Data excerpts

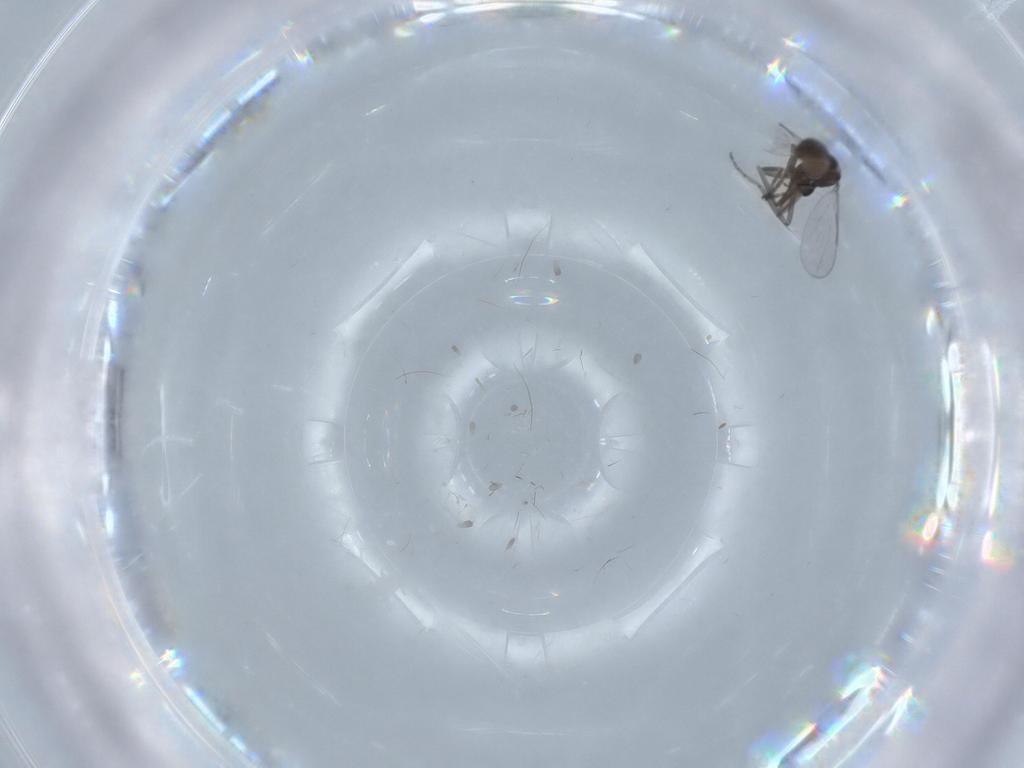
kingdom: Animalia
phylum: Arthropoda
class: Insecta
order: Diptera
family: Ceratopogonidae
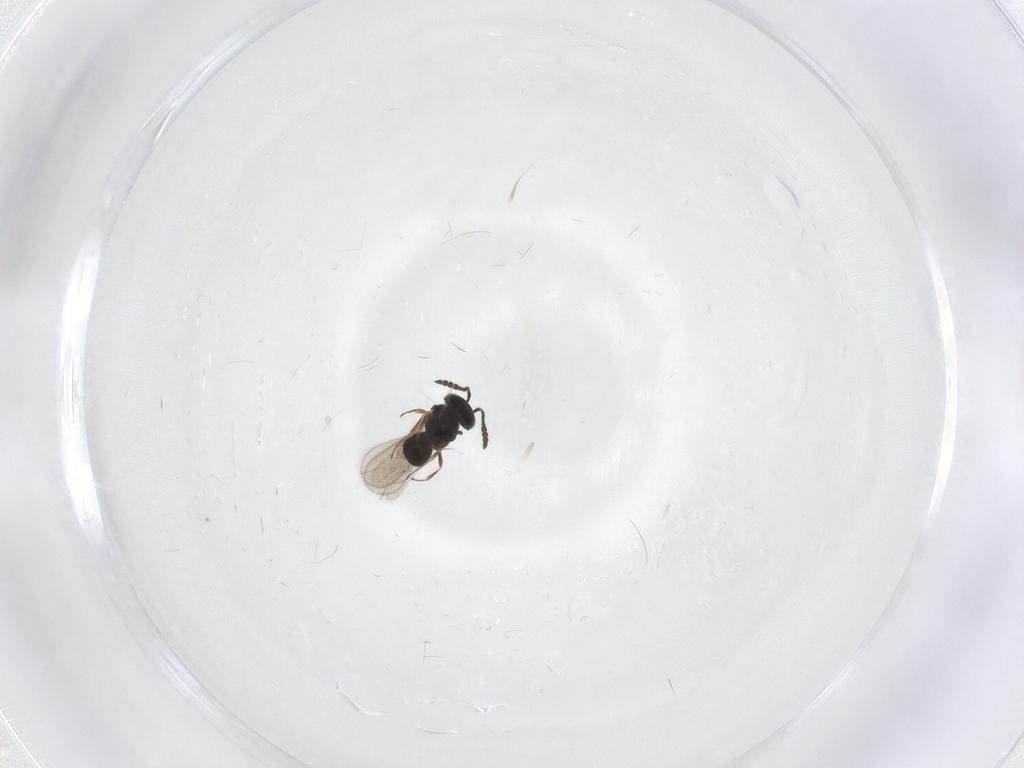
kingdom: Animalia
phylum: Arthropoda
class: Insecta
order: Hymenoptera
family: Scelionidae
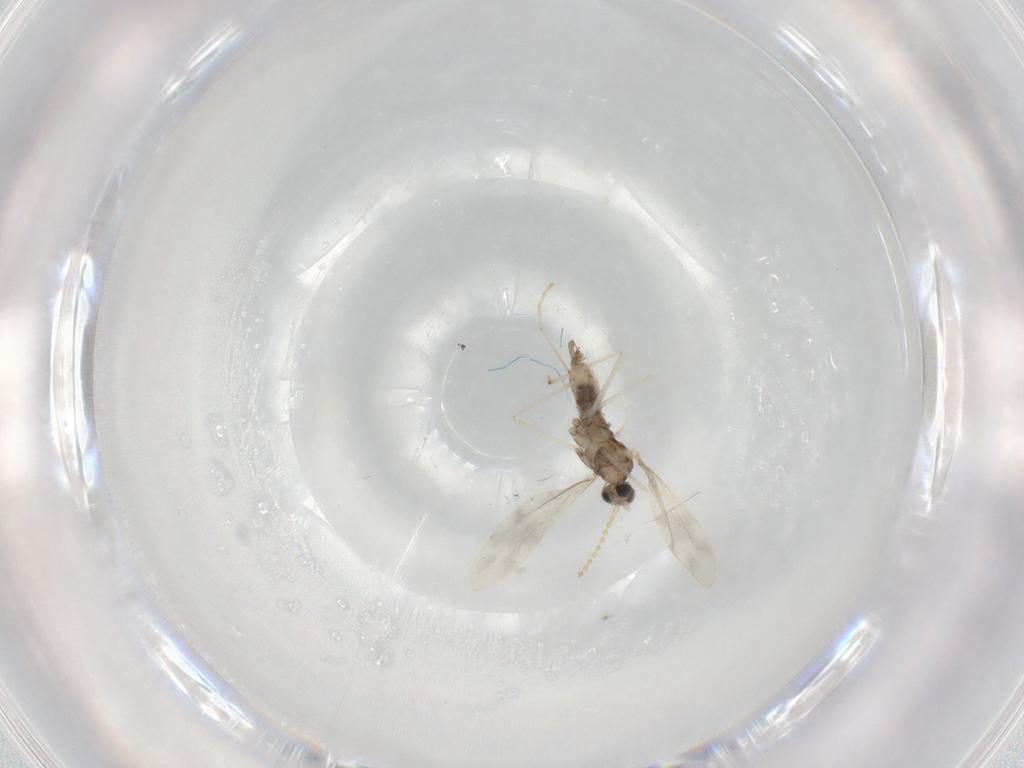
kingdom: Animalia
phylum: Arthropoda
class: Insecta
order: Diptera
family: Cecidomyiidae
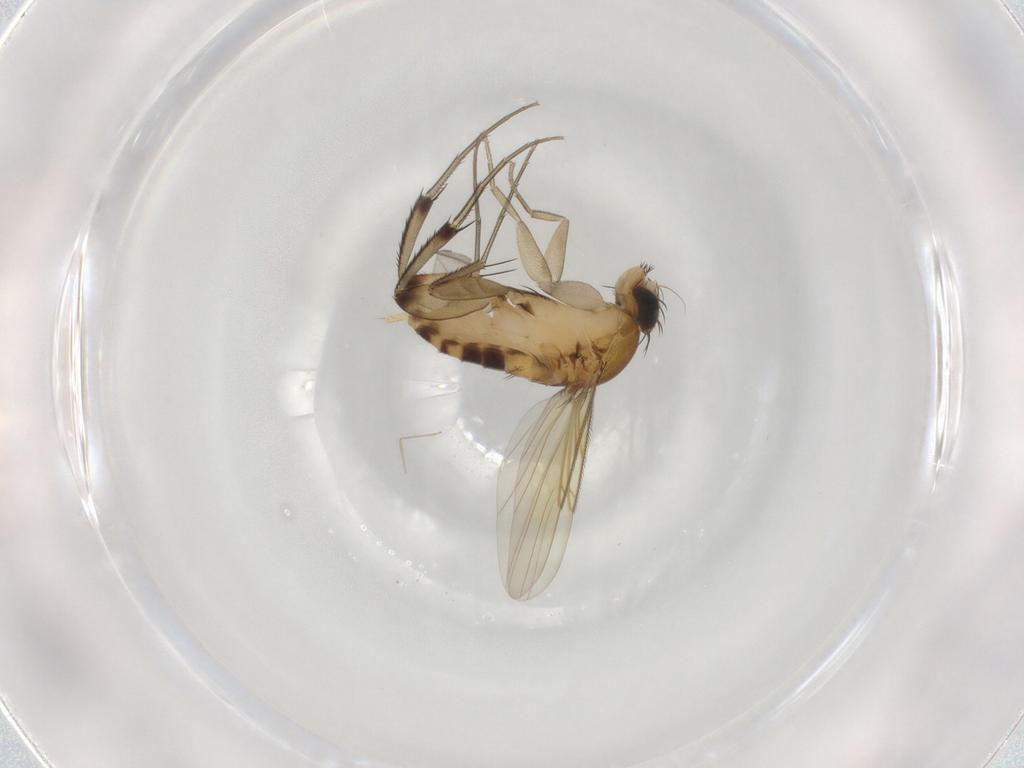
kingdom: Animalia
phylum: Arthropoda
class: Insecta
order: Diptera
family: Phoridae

> [STATED EXERCISE]:
Render every text line of the records above as a JSON list of strings, with one string per line and no blank lines. Leave the pictures out.

> [REPLY TO THE TASK]:
[
  "kingdom: Animalia",
  "phylum: Arthropoda",
  "class: Insecta",
  "order: Diptera",
  "family: Ceratopogonidae",
  "kingdom: Animalia",
  "phylum: Arthropoda",
  "class: Insecta",
  "order: Hymenoptera",
  "family: Scelionidae",
  "kingdom: Animalia",
  "phylum: Arthropoda",
  "class: Insecta",
  "order: Diptera",
  "family: Cecidomyiidae",
  "kingdom: Animalia",
  "phylum: Arthropoda",
  "class: Insecta",
  "order: Diptera",
  "family: Phoridae"
]